→ WORK TO BE COMPLETED
Write out nothing but the lines from the first line of the entries below through the line with "ebenfalls eine Rolle"; no pictures go in.

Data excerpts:
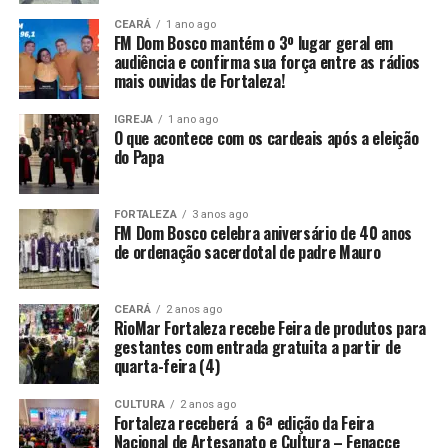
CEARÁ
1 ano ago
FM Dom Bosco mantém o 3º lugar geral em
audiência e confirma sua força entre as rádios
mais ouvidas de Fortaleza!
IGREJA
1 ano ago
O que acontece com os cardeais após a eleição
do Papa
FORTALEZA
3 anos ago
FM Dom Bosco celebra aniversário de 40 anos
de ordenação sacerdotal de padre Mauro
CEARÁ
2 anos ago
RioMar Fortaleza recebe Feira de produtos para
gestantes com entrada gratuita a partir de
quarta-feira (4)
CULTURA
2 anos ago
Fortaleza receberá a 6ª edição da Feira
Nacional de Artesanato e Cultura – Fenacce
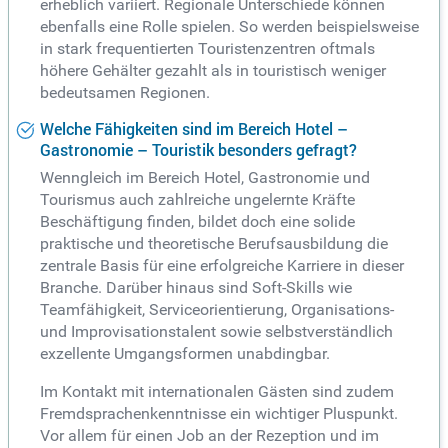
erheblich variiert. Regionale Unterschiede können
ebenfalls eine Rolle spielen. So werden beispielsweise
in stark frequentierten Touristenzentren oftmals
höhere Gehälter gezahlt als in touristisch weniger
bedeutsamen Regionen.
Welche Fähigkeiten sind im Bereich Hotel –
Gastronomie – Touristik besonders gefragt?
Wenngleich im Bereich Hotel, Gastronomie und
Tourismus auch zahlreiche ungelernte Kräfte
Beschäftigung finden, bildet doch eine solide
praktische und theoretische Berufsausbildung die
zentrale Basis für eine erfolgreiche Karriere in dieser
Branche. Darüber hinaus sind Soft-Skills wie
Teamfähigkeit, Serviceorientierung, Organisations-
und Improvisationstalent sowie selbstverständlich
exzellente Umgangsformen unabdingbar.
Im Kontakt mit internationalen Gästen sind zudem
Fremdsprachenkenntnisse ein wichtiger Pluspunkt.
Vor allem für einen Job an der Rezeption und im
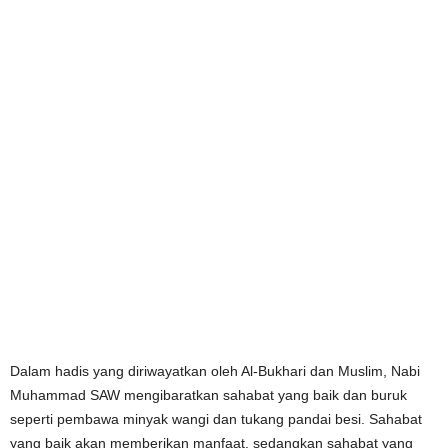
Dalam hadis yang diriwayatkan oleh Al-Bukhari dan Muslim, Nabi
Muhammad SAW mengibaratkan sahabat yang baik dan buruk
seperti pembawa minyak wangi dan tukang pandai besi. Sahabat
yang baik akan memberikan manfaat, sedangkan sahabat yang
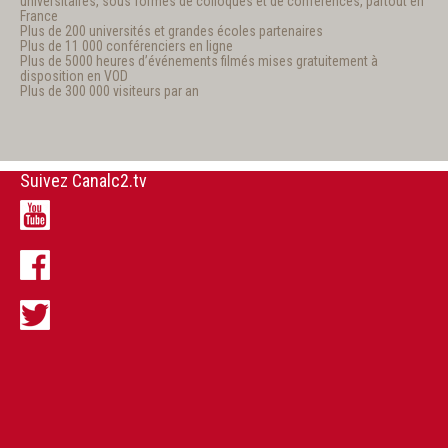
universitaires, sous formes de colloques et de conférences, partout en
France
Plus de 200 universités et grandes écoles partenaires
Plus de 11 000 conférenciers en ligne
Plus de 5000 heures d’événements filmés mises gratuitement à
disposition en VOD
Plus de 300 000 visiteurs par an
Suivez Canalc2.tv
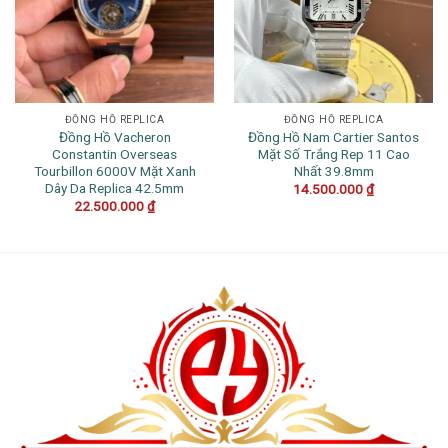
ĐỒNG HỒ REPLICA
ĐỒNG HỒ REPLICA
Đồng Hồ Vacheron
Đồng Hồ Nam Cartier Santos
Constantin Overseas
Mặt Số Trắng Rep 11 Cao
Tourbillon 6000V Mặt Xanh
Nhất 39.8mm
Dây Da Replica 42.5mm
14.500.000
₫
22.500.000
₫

→ SOLVED PROBLEM
CEARÁ
1 ano ago
FM Dom Bosco mantém o 3º lugar geral em
audiência e confirma sua força entre as rádios
mais ouvidas de Fortaleza!
IGREJA
1 ano ago
O que acontece com os cardeais após a eleição
do Papa
FORTALEZA
3 anos ago
FM Dom Bosco celebra aniversário de 40 anos
de ordenação sacerdotal de padre Mauro
CEARÁ
2 anos ago
RioMar Fortaleza recebe Feira de produtos para
gestantes com entrada gratuita a partir de
quarta-feira (4)
CULTURA
2 anos ago
Fortaleza receberá a 6ª edição da Feira
Nacional de Artesanato e Cultura – Fenacce
erheblich variiert. Regionale Unterschiede können
ebenfalls eine Rolle spielen. So werden beispielsweise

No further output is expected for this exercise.